On the other hand, it’s nice to be back in Australia, too. There’s something about a culture where “tu” and “vous” (informal and formal address) are concerns in every interaction that will always make my informal Australian brain feel like a foreigner. Australians never quite got the hang of formality, as a concept. Of all the Australian flaws, this is my favorite.

Some other observations of interest about France and Paris; don’t believe this stuff about “low European birth rates”, there’s kids everywhere in Paris. I read somewhere France is the only Western European nation with a positive birth rate, and I believe it. The only thing more common in Paris than kids, is dogs. They’re not all ratty little poodles either, walking in the parks you can come across great packs of bigger dogs that would be quite intimidating if in Australia, where lots of dogs seem to have a meaner streak. But in Paris, they all think they’re people, and behave accordingly. With the exception of sniffing each others’ backsides. But then, I’m sure a lot of people would if they could. Annoyingly, many Parisiens don’t believe in leashes. They practice screaming instead. Many peaceful walks with the family pet involve screaming “Arrête! Ici! Ici!” at the top of their lungs. The dogs, of course, pay no heed to French threats. Like most world leaders these days.

Also, with racial themes emerging lately in Paris, I was interested to see lots of mixed-race couples – black and white, but also Asian, Arab, you name it. Many had kids, other young and sexy couples were publicly intimate on park benches or at cafes in that very Parisien way. But Paris has always been like that, I recall the stories about black American jazz musicians who went to Paris in the 1930s, back when they weren’t allowed to buy a drink in many of the clubs they played at in America. And in Paris, they were treated like stars, were invited to all the big soirees, had affairs with pretty Parisien socialites, etc. And found it so depressing upon returning to America, they hit the drugs and booze even worse than jazz musicians of that period were usually reputed to. The recent troubles aren’t about race or racism as such – they’re about Frenchness. Which is not necessarily a racial concept, although it can be. I think the best way to look at it is this – the French are culture snobs. If you’re black, and play the trumpet well, they’ll love you. Arab, and dance the belly dance, ditto. Whatever colour you are, and whatever nation you’re from, if you have a strong attachment to a culture of some description and attraction, France will always be friendly. The poor urban Arabs of the riots, however, are stuck – they’re no longer Arab, and would probably hate to live in most Arab nations, but also they’re not particularly “French”, at least not as white French people would define it. Their culture is reactionary, contrary, and mass-market popular – rap and sports gear, real fodder for culture snobs. And the result is like oil and water. Or should that be oil and fire? It’s not racism in its most simplistic form. It’s culture-ism.

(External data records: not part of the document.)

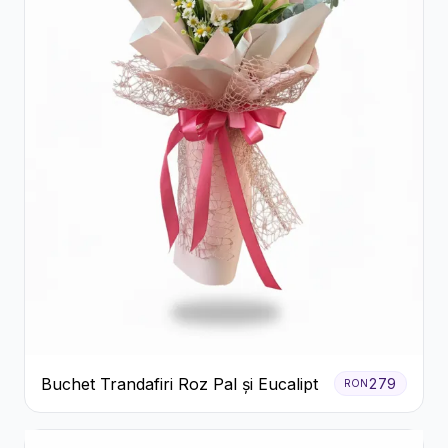
Buchet Trandafiri Roz Pal și Eucalipt
279
RON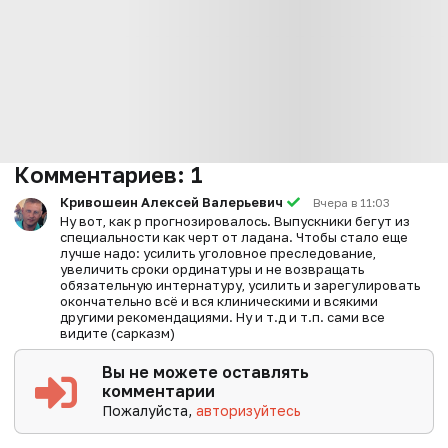
Комментариев:
1
Кривошеин Алексей Валерьевич
Вчера в 11:03
Ну вот, как р прогнозировалось. Выпускники бегут из
специальности как черт от ладана. Чтобы стало еще
лучше надо: усилить уголовное преследование,
увеличить сроки ординатуры и не возвращать
обязательную интернатуру, усилить и зарегулировать
окончательно всё и вся клиническими и всякими
другими рекомендациями. Ну и т.д и т.п. сами все
видите (сарказм)
Вы не можете оставлять
комментарии
Пожалуйста,
авторизуйтесь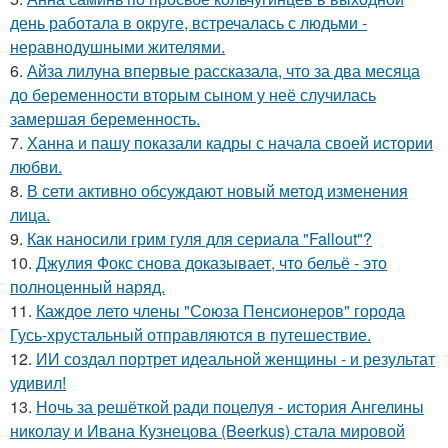
день работала в округе, встречалась с людьми -
неравнодушными жителями.
6.
Айза лилуна впервые рассказала, что за два месяца
до беременности вторым сыном у неё случилась
замершая беременность.
7.
Ханна и пашу показали кадры с начала своей истории
любви.
8.
В сети активно обсуждают новый метод изменения
лица.
9.
Как наносили грим гуля для сериала "Fallout"?
10.
Джулия Фокс снова доказывает, что бельё - это
полноценный наряд.
11.
Каждое лето члены "Союза Пенсионеров" города
Гусь-хрустальный отправляются в путешествие.
12.
ИИ создал портрет идеальной женщины - и результат
удивил!
13.
Ночь за решёткой ради поцелуя - история Ангелины
николау и Ивана Кузнецова (Beerkus) стала мировой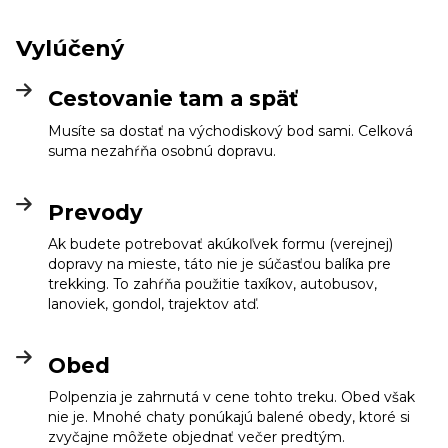
Vylúčený
Cestovanie tam a späť
Musíte sa dostať na východiskový bod sami. Celková
suma nezahŕňa osobnú dopravu.
Prevody
Ak budete potrebovať akúkoľvek formu (verejnej)
dopravy na mieste, táto nie je súčasťou balíka pre
trekking. To zahŕňa použitie taxíkov, autobusov,
lanoviek, gondol, trajektov atď.
Obed
Polpenzia je zahrnutá v cene tohto treku. Obed však
nie je. Mnohé chaty ponúkajú balené obedy, ktoré si
zvyčajne môžete objednať večer predtým.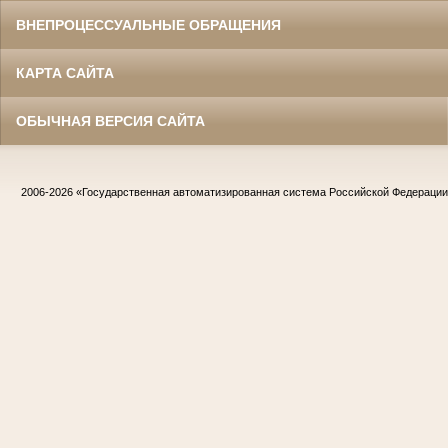
ВНЕПРОЦЕССУАЛЬНЫЕ ОБРАЩЕНИЯ
КАРТА САЙТА
ОБЫЧНАЯ ВЕРСИЯ САЙТА
2006-2026
«Государственная автоматизированная система Российской Федераци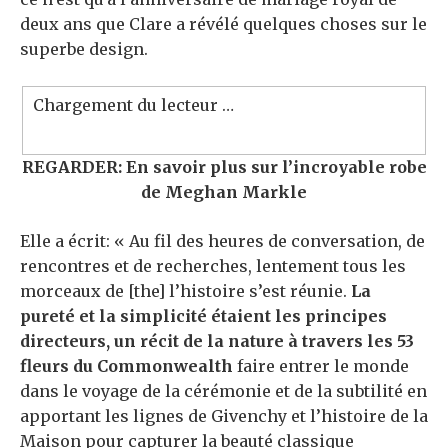
deux ans que Clare a révélé quelques choses sur le
superbe design.
Chargement du lecteur …
REGARDER: En savoir plus sur l’incroyable robe
de Meghan Markle
Elle a écrit: « Au fil des heures de conversation, de
rencontres et de recherches, lentement tous les
morceaux de [the] l’histoire s’est réunie.
La
pureté et la simplicité étaient les principes
directeurs, un récit de la nature à travers les 53
fleurs du Commonwealth
faire entrer le monde
dans le voyage de la cérémonie et de la subtilité en
apportant les lignes de Givenchy et l’histoire de la
Maison pour capturer la beauté classique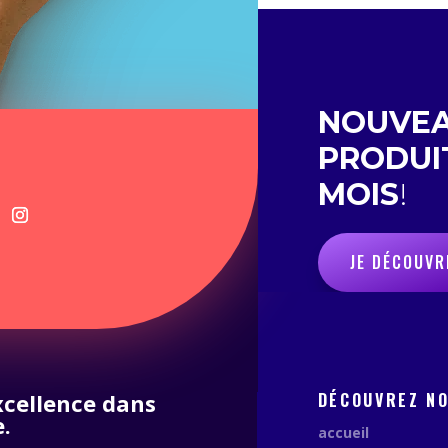
NOUVE
PRODUI
MOIS
!
JE DÉCOUVR
excellence dans
DÉCOUVREZ N
.
accueil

All in all, though, I hope France gets its act together someday soon. It really is a nice country, and its people really are good people. It doesn’t make it any less fun to make fun of them, of course, but it’s always sad to see good things decline.

Birth Rates

Birth rates are up, but so far this year more Muslims children have been born in France than children with French ancestry.

The Islamic Republic of France is a fait accompli.